Zwei Jahre später ist Bolsonaro wegen der Vorgänge angeklagt worden. Die brasilianische Generalstaatsanwaltschaft beschuldigt ihn, einen Staatsstreich angezettelt zu haben. Teil dieses Plans war es offenbar, Lula zu vergiften und den Richter des Obersten Gerichtshofs, Alexandre de Moraes, zu erschießen, der an mehreren Verfahren gegen Bolsonaro beteiligt ist. Bolsonaro hat die Anschuldigungen gegen ihn mehrfach zurückgewiesen.

Am gestrigen Sonntag demonstrierten Tausende Anhänger Bolsonaros in Rio de Janeiro. Die Demonstranten forderten eine Amnestie für alle, die sich an den Unruhen vom 8. Januar 2023 beteiligt haben.
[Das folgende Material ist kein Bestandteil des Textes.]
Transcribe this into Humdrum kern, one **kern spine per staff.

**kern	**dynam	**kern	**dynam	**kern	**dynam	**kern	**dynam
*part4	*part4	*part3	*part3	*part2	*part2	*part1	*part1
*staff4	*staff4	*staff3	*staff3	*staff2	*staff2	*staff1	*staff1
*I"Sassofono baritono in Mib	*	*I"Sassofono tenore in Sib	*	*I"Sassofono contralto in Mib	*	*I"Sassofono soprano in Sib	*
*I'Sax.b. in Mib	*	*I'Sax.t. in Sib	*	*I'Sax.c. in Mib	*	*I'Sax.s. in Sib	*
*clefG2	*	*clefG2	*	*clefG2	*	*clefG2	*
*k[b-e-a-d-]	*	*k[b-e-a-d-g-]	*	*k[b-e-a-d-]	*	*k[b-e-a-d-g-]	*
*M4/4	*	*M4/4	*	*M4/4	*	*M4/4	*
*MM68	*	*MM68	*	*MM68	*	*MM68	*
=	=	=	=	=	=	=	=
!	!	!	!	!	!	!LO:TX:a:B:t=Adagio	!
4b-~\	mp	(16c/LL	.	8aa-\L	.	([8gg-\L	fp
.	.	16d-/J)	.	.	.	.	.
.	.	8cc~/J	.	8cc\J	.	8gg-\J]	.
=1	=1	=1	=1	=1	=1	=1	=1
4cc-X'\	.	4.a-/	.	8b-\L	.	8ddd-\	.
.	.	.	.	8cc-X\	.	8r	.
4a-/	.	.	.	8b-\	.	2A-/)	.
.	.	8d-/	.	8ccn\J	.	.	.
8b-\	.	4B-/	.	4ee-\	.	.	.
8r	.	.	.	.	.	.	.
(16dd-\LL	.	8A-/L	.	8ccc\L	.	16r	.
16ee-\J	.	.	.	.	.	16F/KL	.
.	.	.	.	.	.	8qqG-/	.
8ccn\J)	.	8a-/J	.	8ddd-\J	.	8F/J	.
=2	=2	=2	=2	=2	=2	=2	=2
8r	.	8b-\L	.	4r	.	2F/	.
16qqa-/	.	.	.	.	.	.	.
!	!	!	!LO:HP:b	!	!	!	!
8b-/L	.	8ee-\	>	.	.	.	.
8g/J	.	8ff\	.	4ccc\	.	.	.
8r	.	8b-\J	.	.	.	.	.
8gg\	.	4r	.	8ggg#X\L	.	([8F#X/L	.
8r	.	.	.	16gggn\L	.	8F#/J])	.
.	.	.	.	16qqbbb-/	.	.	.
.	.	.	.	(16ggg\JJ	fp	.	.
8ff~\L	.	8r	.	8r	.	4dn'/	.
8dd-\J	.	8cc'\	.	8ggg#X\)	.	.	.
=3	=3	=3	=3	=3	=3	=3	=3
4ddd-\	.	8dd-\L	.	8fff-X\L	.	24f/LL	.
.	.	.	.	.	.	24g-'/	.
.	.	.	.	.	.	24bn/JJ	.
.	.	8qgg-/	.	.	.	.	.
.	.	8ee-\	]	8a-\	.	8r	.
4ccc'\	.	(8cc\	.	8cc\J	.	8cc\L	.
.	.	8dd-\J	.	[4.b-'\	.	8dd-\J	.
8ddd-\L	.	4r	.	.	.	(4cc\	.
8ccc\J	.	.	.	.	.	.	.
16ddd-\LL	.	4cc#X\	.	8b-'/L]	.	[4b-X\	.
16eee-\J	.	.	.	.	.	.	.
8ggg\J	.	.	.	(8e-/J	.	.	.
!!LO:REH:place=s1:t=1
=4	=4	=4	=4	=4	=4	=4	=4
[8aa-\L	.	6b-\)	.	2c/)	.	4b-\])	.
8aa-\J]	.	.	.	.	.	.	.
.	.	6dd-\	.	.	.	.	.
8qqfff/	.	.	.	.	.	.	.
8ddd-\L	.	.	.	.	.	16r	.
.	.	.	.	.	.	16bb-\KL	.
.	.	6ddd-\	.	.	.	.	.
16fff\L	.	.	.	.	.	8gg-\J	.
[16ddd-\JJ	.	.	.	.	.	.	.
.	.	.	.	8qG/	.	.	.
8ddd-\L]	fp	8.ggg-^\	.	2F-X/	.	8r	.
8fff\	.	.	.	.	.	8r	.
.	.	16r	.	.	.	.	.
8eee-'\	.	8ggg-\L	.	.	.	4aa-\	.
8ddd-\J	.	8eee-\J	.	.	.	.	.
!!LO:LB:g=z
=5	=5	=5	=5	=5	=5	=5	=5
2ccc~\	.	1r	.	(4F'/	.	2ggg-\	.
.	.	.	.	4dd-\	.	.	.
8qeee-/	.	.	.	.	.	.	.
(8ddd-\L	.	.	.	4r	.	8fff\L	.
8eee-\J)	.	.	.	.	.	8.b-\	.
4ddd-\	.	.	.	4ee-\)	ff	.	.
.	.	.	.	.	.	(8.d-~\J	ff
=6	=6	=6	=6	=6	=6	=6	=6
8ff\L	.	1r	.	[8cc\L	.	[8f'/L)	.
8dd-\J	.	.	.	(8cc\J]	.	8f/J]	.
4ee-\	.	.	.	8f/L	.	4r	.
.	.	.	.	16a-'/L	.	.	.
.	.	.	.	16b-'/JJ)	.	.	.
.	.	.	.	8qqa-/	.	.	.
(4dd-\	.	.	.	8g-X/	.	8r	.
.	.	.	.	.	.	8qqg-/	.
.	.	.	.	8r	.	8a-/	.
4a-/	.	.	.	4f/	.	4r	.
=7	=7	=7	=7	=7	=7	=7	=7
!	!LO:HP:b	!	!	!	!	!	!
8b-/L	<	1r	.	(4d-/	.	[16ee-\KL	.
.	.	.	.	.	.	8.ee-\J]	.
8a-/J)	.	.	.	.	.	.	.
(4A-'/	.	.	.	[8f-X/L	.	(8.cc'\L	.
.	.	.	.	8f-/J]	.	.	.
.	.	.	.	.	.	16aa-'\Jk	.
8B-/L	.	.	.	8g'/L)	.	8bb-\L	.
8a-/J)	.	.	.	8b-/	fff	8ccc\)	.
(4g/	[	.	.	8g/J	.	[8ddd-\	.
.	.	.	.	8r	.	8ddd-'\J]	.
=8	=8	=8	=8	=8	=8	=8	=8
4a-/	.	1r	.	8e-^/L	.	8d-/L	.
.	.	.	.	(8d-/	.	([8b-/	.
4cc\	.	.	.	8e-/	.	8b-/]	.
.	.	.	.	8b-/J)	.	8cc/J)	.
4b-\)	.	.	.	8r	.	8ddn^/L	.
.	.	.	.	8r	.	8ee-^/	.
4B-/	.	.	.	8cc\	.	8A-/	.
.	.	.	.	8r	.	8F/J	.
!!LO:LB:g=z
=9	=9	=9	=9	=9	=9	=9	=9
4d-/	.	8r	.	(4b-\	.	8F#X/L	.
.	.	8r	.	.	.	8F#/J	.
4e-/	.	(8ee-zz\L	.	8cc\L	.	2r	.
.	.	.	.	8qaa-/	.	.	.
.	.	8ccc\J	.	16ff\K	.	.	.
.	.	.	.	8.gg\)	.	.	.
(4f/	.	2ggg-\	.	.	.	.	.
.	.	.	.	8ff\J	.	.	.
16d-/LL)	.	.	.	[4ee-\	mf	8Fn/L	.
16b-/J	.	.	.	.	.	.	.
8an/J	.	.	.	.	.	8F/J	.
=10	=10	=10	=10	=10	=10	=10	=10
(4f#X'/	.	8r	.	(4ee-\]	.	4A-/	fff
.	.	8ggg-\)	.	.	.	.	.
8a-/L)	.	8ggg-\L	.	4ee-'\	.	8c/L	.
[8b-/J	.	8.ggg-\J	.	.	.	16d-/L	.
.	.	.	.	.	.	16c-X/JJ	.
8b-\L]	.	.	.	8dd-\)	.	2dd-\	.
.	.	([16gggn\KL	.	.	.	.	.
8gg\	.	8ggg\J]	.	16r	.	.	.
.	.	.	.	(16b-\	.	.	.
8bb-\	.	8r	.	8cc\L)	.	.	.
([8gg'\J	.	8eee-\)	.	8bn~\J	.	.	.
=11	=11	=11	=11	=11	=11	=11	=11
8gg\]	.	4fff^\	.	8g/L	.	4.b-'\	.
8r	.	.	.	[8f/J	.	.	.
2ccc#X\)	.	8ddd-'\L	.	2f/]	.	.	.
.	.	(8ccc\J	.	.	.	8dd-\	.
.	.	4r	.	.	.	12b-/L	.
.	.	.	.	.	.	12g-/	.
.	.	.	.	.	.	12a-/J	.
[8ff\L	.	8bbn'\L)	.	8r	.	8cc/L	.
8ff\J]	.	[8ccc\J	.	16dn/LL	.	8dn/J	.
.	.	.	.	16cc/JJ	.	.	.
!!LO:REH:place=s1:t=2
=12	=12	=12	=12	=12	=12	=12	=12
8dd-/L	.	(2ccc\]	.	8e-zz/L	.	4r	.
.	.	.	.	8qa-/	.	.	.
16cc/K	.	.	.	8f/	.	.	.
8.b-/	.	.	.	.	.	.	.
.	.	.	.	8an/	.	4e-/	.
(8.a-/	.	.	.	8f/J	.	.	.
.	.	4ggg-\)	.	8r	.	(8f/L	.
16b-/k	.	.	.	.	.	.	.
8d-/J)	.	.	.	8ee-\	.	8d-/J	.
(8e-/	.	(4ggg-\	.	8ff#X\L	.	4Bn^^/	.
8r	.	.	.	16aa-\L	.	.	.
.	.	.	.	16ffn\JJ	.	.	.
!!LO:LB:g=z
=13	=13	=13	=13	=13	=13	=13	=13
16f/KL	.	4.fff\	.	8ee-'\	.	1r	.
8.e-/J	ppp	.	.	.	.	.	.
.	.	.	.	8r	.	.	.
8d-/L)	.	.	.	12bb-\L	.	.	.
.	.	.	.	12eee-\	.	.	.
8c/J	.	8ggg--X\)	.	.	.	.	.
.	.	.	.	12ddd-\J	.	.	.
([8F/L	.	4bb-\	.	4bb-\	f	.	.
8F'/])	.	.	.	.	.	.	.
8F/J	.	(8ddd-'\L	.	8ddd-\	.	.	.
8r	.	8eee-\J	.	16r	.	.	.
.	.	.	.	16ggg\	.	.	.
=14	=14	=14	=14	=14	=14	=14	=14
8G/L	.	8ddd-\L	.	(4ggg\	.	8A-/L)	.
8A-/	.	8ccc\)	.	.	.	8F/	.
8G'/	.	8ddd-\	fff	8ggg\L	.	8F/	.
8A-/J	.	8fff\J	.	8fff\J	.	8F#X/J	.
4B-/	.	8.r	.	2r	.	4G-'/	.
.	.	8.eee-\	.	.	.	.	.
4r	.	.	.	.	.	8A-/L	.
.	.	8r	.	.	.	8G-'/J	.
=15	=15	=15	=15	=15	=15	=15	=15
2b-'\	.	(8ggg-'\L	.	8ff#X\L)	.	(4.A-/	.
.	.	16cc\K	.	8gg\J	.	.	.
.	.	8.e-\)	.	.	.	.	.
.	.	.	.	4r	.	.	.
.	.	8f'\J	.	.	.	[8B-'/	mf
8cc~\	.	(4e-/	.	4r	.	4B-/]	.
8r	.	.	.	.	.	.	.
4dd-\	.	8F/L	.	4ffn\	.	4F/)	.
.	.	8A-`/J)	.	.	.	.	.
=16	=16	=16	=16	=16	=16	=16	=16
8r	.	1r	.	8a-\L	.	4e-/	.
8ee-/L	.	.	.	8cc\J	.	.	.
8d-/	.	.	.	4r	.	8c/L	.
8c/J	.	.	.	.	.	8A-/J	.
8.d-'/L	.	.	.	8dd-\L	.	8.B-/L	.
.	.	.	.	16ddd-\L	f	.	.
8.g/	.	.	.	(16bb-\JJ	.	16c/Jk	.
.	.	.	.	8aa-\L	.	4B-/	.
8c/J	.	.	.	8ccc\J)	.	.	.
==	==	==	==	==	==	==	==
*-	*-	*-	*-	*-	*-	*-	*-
Rund 18.000 Menschen versammelten sich am Strand der Copacabana, wie örtliche Medien berichteten. In seiner Rede auf der Demonstration wies Bolsonaro die Anschuldigungen gegen ihn erneut zurück. "Ich werde ein Problem für sie sein, im Gefängnis oder tot", drohte er in Richtung der Lula-Regierung.